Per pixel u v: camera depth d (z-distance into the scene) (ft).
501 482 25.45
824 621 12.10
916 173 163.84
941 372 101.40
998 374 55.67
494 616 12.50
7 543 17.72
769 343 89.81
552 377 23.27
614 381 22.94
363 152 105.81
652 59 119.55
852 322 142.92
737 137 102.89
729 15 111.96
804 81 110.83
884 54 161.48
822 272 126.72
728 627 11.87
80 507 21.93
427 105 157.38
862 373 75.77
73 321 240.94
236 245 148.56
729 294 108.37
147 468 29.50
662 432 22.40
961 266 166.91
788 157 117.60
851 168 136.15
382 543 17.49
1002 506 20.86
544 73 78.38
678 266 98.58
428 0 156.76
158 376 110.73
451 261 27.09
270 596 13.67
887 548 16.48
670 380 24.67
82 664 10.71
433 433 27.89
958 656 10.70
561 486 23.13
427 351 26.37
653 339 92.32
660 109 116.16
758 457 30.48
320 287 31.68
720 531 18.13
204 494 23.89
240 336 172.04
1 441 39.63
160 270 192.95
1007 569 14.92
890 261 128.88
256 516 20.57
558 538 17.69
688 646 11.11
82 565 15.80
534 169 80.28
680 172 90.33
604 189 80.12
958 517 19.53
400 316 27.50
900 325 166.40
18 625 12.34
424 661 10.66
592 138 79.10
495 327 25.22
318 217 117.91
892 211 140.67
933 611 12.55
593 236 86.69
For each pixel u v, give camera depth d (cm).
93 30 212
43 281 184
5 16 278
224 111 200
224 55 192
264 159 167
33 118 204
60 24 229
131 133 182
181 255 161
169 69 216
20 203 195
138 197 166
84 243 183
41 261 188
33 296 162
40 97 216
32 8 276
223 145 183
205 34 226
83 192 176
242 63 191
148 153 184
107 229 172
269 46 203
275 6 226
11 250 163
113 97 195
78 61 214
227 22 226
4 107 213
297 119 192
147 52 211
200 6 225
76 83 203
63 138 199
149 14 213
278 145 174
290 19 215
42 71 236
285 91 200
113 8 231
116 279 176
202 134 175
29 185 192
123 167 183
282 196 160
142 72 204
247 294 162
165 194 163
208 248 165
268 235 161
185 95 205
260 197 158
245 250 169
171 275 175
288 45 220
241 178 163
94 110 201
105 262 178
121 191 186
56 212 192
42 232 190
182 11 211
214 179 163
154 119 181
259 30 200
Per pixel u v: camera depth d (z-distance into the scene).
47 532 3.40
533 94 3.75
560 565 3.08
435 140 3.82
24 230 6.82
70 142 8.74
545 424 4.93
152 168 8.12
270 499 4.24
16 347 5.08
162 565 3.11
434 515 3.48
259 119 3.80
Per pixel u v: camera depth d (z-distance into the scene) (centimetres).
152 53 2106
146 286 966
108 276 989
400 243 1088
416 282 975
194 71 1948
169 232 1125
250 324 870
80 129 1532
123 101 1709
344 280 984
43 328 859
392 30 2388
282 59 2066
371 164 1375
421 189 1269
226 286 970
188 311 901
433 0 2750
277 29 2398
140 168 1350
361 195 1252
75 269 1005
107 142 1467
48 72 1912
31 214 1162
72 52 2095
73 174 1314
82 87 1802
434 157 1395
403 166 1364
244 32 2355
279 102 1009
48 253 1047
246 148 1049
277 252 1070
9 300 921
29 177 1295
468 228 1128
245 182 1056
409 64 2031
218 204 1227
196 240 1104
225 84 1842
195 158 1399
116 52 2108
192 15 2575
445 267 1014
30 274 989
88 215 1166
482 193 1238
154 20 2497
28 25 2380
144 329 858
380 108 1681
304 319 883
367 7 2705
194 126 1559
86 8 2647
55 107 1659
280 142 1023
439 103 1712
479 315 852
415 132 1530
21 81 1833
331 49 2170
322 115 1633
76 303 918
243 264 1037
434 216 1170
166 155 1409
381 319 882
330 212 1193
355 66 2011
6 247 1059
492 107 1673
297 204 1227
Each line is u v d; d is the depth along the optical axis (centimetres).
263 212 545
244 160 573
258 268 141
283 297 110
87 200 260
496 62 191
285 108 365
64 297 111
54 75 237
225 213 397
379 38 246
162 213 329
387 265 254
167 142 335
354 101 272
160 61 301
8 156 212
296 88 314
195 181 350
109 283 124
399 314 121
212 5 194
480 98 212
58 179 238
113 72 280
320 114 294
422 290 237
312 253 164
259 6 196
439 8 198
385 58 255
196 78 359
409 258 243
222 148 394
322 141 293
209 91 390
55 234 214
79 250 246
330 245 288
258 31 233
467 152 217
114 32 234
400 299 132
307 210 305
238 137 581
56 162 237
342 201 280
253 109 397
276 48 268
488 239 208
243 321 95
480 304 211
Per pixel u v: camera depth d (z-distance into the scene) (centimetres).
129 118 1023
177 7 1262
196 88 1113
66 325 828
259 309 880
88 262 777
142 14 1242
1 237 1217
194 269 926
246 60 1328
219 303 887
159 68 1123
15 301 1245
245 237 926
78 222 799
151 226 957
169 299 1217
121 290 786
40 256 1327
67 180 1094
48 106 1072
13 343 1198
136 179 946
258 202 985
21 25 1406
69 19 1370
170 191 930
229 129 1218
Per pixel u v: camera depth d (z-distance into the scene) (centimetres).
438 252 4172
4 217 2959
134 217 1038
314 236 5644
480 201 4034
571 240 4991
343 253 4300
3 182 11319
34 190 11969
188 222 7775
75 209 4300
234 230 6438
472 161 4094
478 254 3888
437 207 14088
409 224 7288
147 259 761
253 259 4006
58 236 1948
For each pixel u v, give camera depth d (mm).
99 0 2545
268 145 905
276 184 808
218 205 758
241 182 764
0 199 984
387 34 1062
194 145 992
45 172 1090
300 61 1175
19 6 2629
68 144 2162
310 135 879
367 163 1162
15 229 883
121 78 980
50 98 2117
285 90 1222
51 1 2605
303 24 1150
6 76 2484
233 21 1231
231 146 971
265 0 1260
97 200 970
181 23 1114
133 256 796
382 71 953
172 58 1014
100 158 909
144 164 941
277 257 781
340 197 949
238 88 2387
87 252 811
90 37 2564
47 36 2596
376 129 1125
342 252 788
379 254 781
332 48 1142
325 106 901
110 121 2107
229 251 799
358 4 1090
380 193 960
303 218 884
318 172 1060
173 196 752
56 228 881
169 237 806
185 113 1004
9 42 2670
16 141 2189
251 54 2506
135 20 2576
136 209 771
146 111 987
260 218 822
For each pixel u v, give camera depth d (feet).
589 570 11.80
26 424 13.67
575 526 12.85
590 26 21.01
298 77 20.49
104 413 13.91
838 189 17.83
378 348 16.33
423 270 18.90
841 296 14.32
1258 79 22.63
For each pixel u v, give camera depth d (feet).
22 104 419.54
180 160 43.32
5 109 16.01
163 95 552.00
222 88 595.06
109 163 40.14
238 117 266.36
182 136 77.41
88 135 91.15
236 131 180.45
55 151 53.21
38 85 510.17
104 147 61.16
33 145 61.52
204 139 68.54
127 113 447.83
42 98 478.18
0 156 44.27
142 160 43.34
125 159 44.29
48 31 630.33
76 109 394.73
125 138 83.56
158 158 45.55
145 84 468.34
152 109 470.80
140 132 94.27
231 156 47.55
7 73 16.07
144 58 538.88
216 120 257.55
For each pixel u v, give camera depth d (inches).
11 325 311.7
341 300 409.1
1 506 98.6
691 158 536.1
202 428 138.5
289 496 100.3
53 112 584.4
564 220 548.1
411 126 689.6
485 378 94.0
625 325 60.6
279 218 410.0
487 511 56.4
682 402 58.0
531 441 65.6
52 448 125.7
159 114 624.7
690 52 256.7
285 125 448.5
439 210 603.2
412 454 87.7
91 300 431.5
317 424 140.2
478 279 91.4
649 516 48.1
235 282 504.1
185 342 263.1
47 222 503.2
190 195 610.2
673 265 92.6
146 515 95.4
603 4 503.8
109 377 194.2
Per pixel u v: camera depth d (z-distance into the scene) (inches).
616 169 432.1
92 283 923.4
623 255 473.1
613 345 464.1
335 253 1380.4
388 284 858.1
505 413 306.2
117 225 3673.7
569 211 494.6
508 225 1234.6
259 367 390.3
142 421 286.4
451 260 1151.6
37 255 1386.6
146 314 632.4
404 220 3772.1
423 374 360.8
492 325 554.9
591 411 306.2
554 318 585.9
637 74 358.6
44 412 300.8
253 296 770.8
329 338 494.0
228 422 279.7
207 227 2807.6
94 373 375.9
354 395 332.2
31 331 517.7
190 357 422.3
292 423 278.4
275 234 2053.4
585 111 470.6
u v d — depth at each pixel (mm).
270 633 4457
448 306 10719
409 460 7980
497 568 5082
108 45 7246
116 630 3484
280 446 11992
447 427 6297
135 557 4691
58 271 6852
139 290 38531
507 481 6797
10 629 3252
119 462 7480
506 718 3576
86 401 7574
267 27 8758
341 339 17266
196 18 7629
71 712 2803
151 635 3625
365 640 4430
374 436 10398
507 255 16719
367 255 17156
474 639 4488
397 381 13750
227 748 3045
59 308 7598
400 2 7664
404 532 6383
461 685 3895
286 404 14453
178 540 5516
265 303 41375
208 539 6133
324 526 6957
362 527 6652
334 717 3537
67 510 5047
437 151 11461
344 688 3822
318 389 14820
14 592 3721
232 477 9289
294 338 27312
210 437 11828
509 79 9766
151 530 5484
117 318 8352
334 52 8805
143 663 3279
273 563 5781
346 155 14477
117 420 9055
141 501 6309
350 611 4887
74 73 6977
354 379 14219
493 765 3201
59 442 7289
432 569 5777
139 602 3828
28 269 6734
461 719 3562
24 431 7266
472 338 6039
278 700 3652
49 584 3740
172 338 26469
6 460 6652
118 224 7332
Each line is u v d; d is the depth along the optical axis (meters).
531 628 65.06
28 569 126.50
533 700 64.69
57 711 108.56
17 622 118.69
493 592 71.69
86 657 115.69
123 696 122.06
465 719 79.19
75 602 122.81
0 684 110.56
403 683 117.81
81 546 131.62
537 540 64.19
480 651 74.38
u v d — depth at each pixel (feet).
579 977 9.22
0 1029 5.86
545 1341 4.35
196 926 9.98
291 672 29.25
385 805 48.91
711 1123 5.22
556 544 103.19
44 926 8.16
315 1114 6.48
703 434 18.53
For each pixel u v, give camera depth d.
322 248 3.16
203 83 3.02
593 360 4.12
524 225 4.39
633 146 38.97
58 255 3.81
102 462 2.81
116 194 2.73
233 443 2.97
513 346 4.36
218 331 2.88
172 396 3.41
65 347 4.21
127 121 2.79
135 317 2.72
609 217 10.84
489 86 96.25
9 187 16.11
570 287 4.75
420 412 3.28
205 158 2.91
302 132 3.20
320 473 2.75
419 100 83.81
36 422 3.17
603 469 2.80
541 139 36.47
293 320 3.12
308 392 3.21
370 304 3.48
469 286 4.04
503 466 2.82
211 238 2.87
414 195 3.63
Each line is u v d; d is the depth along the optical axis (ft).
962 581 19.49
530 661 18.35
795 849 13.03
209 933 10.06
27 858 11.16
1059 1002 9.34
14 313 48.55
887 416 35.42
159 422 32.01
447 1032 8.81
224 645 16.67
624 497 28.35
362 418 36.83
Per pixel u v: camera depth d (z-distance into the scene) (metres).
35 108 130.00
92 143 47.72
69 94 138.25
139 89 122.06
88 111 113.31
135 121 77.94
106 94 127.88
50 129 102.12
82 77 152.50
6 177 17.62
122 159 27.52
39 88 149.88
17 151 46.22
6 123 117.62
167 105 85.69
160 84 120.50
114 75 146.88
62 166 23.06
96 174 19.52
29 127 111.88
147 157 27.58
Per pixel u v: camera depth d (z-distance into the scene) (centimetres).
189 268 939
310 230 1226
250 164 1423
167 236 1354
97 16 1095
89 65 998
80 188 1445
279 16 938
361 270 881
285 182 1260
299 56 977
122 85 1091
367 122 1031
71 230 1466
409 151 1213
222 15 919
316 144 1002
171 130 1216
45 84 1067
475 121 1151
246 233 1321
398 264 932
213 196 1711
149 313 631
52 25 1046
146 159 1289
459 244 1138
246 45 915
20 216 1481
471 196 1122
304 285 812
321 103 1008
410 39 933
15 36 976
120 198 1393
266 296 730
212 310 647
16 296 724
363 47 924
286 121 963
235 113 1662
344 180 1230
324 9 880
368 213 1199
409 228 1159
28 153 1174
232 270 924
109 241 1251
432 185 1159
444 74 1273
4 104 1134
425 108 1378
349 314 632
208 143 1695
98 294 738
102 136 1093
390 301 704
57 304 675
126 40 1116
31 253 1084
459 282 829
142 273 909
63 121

=== Assigned task ===
When you reach the line in the material above that holds "158 376 110.73", begin reproducing lines exactly, and stop after the line that holds "123 101 1709".

=== Reply to the task ===
158 376 110.73
451 261 27.09
270 596 13.67
887 548 16.48
670 380 24.67
82 664 10.71
433 433 27.89
958 656 10.70
561 486 23.13
427 351 26.37
653 339 92.32
660 109 116.16
758 457 30.48
320 287 31.68
720 531 18.13
204 494 23.89
240 336 172.04
1 441 39.63
160 270 192.95
1007 569 14.92
890 261 128.88
256 516 20.57
558 538 17.69
688 646 11.11
82 565 15.80
534 169 80.28
680 172 90.33
604 189 80.12
958 517 19.53
400 316 27.50
900 325 166.40
18 625 12.34
424 661 10.66
592 138 79.10
495 327 25.22
318 217 117.91
892 211 140.67
933 611 12.55
593 236 86.69
For each pixel u v, give camera depth d (cm).
93 30 212
43 281 184
5 16 278
224 111 200
224 55 192
264 159 167
33 118 204
60 24 229
131 133 182
181 255 161
169 69 216
20 203 195
138 197 166
84 243 183
41 261 188
33 296 162
40 97 216
32 8 276
223 145 183
205 34 226
83 192 176
242 63 191
148 153 184
107 229 172
269 46 203
275 6 226
11 250 163
113 97 195
78 61 214
227 22 226
4 107 213
297 119 192
147 52 211
200 6 225
76 83 203
63 138 199
149 14 213
278 145 174
290 19 215
42 71 236
285 91 200
113 8 231
116 279 176
202 134 175
29 185 192
123 167 183
282 196 160
142 72 204
247 294 162
165 194 163
208 248 165
268 235 161
185 95 205
260 197 158
245 250 169
171 275 175
288 45 220
241 178 163
94 110 201
105 262 178
121 191 186
56 212 192
42 232 190
182 11 211
214 179 163
154 119 181
259 30 200
Per pixel u v: camera depth d (z-distance into the scene).
47 532 3.40
533 94 3.75
560 565 3.08
435 140 3.82
24 230 6.82
70 142 8.74
545 424 4.93
152 168 8.12
270 499 4.24
16 347 5.08
162 565 3.11
434 515 3.48
259 119 3.80
Per pixel u v: camera depth d (z-distance into the scene) (centimetres).
152 53 2106
146 286 966
108 276 989
400 243 1088
416 282 975
194 71 1948
169 232 1125
250 324 870
80 129 1532
123 101 1709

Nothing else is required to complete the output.